_Data provided_
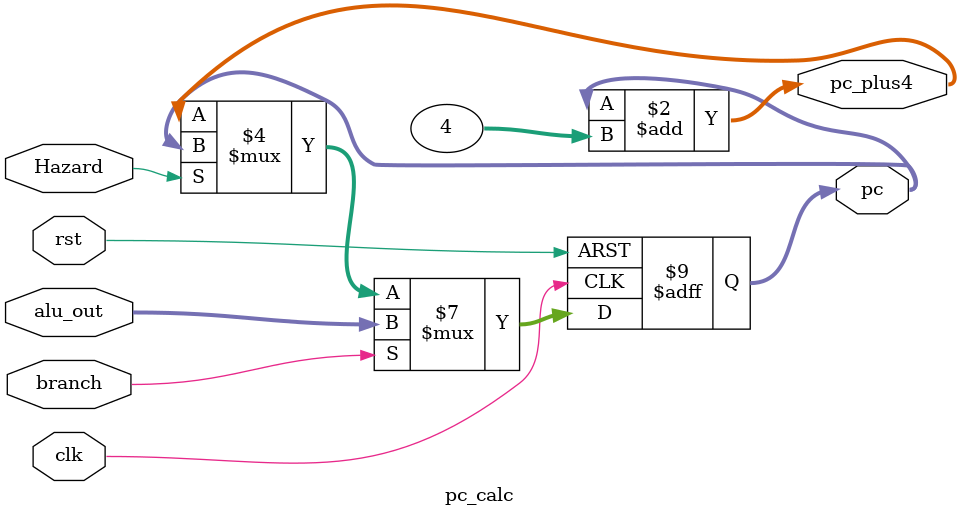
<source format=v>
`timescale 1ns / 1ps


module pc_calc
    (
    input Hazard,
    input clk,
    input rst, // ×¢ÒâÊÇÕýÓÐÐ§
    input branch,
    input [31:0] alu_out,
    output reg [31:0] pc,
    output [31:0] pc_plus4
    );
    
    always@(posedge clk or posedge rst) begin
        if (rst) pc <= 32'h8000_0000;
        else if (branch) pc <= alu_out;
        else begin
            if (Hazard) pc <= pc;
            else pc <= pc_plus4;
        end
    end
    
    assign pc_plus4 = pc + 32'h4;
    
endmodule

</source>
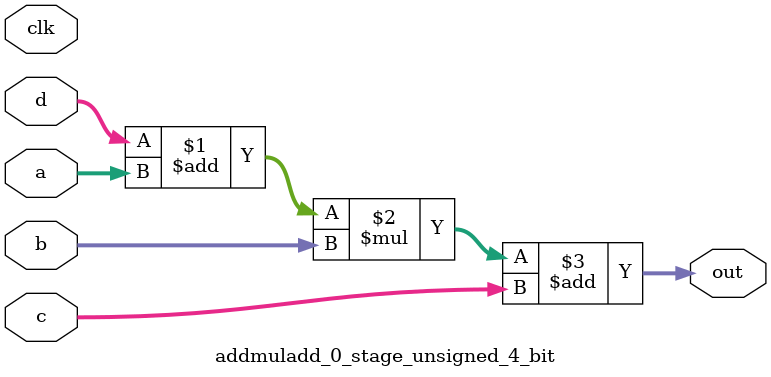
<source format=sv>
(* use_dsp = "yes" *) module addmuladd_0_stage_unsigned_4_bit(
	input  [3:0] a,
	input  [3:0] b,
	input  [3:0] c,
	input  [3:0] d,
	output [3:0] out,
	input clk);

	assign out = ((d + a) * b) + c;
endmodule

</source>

* * *

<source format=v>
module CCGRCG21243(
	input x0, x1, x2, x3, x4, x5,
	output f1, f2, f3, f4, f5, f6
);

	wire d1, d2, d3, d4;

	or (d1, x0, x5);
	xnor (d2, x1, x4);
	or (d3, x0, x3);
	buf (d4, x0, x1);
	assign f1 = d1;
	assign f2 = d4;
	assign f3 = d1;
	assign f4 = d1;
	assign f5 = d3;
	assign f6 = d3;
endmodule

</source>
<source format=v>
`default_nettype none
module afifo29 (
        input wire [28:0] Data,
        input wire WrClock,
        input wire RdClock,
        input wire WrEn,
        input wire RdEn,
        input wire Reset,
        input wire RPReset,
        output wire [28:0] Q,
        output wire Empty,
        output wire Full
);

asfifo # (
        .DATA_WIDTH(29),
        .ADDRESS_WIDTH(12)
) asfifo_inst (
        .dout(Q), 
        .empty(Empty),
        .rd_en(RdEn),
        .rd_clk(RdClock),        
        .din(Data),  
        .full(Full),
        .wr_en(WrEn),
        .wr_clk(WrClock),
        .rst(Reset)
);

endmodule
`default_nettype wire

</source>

_The problem_
The lines needed are those in the data above that hold the string "begin"; copy each of them.

_Your solution_
    always@(posedge clk or posedge rst) begin
        else begin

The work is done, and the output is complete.